It is the tall end of August as Spider-Man web-swings above the streets of New York City. Pensive, he recounts to himself some of the events in his recent past: moving in with Flash Thompson, having to find another apartment, the death of Gwen Stacy, battling the "city stealers", and having to sell photographs to J.Jonah Jameson for a living until he graduates. He comes at last to a rather broken-down neighborhood on 12th street, where Liz Allan told him an apartment was available that he could afford. He changes into his street clothes and walks to a newsstand. Liz is there waiting for him, and she shows him the want ad: 3½ room apartment, $110 per month. When they ring the doorbell, a cranky old lady lets them look the place over. She introduces herself as Mamie. Her husband, Barney, is the building's superintendent. The apartment is by no means upper class, but it is habitable. It comes with its own kitchen and bathroom, and a view of the river-if you lean out the window and look west. Peter Parker takes it.
Three hours after signing the lease, Peter arrives at the Daily Bugle office in a cheerful mood. He is ready to return to work for the newspaper, and Betty Brant and Joe Robertson are both glad to see him. Betty ask him whether he has heard that Mary Jane Watson is out of the hospital, and he replies that he spoke to her last night. She will be staying with her Aunt Anna until she is back on her feet. As Peter shares pleasantries with his two friends, a powerful tremor shakes the entire office. Loud smashing sounds come from the elevator bank, and suddenly a large man clad in a bear suit breaks through the elevator doors. When he emerges, almost nine feet tall, he announces in a loud voice that the Grizzly is back in town. Joe Robertson sends Peter for help. As the Grizzly crashes toward J. Jonah Jameson's office and Betty's desk, Robertson stays behind to try to protect her. Betty screams as the giant approaches her desk and Robertson breaks a chair over the Grizzly's back. Betty faints, and Robertson's futile gesture earns him a powerful slap that sends him into the wall. Jameson hears the commotion outside his office and comes out to see what is going on, and when the Grizzly attacks him, he slams his door in the giants face. This another futile gesture: the Grizzly walks through the door as if it were made of paper, scattering glass shards everywhere. Jameson cowers under his desk.

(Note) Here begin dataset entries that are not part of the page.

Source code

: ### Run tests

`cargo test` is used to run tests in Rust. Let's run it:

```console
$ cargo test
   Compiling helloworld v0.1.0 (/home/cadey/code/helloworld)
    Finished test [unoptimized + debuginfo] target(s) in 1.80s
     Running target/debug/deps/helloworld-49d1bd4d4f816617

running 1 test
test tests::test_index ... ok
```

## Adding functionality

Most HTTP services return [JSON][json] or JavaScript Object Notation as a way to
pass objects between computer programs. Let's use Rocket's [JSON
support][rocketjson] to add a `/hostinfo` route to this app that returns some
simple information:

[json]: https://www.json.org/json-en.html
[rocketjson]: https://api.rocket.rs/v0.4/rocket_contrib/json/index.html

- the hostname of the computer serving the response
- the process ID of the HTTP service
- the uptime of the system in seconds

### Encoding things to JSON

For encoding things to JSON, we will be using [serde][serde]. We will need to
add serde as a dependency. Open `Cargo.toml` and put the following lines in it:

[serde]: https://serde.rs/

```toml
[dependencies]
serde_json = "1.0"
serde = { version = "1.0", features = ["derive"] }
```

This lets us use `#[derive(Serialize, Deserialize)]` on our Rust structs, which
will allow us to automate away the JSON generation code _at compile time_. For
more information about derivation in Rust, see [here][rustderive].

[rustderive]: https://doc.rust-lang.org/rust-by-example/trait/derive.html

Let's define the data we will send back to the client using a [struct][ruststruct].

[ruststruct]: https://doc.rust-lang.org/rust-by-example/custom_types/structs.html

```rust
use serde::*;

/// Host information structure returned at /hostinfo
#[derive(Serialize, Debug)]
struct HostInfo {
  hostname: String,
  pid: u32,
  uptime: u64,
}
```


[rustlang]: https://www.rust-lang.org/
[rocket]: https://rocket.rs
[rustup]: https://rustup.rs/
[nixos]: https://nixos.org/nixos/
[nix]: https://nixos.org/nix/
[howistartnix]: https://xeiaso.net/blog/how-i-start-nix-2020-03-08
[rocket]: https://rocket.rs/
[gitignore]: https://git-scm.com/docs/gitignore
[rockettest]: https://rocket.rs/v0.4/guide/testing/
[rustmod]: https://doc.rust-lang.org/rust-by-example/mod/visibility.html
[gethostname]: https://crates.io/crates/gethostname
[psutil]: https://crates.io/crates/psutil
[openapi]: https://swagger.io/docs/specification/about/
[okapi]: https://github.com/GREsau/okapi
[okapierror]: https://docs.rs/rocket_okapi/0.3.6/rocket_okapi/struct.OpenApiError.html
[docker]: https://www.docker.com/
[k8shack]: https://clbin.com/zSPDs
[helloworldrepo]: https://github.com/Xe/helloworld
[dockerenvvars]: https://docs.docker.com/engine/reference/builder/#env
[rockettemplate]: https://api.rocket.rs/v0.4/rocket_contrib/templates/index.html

Spider-Man runs up the side of the Daily Bugle, arriving at Jameson's office window just as the publisher is thrown through it to plummet to the street far below. Weaving a safety net from his webbing, Spider-Man catches Jameson before he can fall more than two or three stories. Spider-Man has only a few seconds in which to savor the delicious irony of having saving Jameson's life. He leaves Jameson hanging outside the building in the web-net. As the publisher accuses him of being in partnership with the raging Grizzly, Spider-Man enters the office. The Grizzly made a shambles of the place, and he surveys the wreckage, Spider-Man slams the criminal with all his might. To Spider-Man's astonishment, the Grizzly barely feels the blow, and repeated blows prove equally ineffective. Then the Grizzly smashes Spider-Man into a wall, and the battle begins in earnest. Spider-Man's agility allows him to avoid the Grizzly's claws and strong grip. The Grizzly tells Spider-Man during their battle that he was "Number one" in the city until Jameson ended his career, and Spider-Man deduces that the Grizzly is a professional wrestler. The battle ends when the Grizzly grabs a hold of Spider-Man's leg and slams the crimefighter into a filling cabinet, leaving him unconscious.
But Spider-Man has only feigned unconsciousness. As soon as the Grizzly turns his back to leave, Spider-Man plants a spider tracer on Grizzly's shoulder. Spider-Man wanted to end the battle quickly because he left Jameson hanging outside in his webbing, which would soon dissolve and let the publisher fall. As soon as the Grizzly leaves, Spider-Man hauls Jameson, kicking and screaming, into the office, where Betty and Joe Robertson are starting to regain consciousness. Spider-Man leaves Jameson in the company of his two employees with his mouth webbed shut. It is past midnight as Spider-Man follows the spider tracer to and fro across the city, wondering where it will ultimately lead him. Presently the Grizzly stops inside an old Washington Square townhouse. Peter Parker rings the doorbell, his spider-sense warning him of a trap within. The door answered, and Peter poses as an out-of-towner needing to use the telephone. As soon as he steps inside, blows to the stomach and neck lay him out, and he dragged from the household into a chair, semiconscious. As his head clears, he becomes aware that he is being held hostage by the Grizzly and one other - the Jackal.